A bare number is the only acceptable answer: how many lines of these entries include "mechanisms"?

------ DATASET ENTRIES ------

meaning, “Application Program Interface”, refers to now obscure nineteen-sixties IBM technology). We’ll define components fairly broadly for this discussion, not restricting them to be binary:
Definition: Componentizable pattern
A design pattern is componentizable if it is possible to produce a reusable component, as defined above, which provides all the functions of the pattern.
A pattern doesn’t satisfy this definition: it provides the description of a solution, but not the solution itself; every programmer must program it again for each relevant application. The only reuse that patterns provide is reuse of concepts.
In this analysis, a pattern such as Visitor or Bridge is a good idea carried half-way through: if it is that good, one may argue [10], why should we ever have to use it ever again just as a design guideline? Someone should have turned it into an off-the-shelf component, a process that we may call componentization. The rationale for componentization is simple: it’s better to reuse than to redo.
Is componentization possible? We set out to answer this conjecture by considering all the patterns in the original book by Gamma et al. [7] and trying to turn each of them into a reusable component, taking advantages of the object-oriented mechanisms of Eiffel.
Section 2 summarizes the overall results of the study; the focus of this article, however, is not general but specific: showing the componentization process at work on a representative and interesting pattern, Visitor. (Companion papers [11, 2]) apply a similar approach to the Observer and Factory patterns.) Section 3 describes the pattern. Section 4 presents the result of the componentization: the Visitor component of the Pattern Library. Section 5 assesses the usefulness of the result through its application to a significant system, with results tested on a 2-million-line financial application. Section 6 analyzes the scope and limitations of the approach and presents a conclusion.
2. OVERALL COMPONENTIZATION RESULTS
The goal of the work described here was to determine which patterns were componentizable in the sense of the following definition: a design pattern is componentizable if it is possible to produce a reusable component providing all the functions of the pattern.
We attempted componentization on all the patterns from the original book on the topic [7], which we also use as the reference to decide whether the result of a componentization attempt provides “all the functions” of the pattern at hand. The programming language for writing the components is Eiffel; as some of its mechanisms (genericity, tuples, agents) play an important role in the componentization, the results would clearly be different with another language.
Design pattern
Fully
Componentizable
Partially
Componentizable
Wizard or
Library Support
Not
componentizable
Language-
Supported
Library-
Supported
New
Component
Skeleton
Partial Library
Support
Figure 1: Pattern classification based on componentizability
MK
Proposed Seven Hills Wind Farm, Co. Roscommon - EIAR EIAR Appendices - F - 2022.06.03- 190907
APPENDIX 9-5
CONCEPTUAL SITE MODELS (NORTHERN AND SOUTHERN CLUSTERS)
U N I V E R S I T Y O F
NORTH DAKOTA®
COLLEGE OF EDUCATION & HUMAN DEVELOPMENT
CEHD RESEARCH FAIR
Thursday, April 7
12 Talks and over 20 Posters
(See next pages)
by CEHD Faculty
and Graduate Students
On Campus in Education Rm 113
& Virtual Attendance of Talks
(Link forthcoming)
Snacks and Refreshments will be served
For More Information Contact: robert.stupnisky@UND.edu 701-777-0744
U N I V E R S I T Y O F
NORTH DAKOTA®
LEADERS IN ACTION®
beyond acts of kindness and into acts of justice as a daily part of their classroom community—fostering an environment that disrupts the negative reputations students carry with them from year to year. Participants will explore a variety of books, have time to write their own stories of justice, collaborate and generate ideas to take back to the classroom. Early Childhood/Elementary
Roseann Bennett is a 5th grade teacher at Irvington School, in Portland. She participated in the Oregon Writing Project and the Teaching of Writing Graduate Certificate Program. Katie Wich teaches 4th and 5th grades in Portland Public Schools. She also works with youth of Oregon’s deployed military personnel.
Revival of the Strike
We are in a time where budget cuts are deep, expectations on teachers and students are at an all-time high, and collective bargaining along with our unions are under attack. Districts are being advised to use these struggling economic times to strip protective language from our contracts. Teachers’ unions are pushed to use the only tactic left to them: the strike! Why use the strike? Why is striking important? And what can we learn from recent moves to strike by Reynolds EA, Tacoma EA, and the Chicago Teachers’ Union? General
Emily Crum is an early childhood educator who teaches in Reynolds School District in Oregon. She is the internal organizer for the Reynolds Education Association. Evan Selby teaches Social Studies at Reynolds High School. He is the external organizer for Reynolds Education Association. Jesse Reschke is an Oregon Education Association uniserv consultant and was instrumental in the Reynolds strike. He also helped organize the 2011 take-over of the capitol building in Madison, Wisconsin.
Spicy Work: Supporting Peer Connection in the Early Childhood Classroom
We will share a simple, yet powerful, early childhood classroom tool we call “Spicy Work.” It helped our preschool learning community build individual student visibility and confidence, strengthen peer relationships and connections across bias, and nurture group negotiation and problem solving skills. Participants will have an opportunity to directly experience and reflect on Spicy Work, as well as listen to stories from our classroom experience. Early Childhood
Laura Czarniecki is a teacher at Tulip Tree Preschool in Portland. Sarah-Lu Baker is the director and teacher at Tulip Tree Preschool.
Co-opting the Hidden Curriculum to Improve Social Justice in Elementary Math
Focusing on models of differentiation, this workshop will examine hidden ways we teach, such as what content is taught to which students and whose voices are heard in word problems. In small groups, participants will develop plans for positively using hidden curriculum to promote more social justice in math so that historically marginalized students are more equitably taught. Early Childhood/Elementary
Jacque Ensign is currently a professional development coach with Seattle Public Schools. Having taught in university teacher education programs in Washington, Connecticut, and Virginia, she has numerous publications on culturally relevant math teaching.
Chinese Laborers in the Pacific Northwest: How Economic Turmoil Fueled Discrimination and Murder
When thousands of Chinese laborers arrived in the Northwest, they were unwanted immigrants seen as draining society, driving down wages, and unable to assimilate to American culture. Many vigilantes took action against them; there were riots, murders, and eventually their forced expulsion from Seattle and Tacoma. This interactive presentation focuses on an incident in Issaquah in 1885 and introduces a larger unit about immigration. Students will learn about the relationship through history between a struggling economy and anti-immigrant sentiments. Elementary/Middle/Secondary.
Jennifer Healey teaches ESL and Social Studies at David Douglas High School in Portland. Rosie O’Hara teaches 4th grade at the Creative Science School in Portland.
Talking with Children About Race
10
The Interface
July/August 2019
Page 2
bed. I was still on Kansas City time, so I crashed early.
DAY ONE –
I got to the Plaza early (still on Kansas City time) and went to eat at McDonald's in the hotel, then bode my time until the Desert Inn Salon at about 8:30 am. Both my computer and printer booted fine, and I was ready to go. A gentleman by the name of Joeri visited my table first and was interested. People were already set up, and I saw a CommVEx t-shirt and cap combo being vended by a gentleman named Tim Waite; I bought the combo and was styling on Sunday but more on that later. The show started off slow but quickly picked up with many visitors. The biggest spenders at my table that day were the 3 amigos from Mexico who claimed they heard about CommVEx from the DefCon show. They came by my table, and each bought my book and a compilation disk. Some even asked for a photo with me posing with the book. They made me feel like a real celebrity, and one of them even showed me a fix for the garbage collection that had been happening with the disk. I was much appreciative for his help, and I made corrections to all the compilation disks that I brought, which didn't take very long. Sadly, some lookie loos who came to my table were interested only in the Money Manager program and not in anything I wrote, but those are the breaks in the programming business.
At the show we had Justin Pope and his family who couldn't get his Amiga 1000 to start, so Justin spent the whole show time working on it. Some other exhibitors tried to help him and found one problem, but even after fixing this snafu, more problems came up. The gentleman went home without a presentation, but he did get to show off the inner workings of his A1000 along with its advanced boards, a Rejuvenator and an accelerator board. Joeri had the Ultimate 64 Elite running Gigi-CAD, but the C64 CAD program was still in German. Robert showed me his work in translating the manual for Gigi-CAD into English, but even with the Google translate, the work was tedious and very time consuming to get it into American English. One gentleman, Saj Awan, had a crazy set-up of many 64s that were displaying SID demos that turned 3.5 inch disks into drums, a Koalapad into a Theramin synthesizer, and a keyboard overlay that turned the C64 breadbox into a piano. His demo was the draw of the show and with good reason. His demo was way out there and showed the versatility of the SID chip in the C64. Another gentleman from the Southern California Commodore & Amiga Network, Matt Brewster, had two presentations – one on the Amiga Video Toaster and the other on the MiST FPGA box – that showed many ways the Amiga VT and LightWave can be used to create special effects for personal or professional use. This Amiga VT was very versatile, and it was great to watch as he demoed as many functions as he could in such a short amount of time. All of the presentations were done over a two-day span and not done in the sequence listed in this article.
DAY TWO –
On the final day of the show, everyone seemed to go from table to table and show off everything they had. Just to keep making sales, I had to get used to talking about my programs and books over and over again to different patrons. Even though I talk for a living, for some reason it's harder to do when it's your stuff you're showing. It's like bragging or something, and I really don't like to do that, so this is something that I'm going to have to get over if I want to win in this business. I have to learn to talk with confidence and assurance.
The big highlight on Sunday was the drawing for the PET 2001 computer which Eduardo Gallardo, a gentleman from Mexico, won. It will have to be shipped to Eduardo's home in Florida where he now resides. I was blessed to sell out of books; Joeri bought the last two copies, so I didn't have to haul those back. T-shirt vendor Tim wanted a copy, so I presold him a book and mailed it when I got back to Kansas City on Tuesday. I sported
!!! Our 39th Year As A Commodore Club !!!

------

• **RESULT OF THE EXERCISE**
2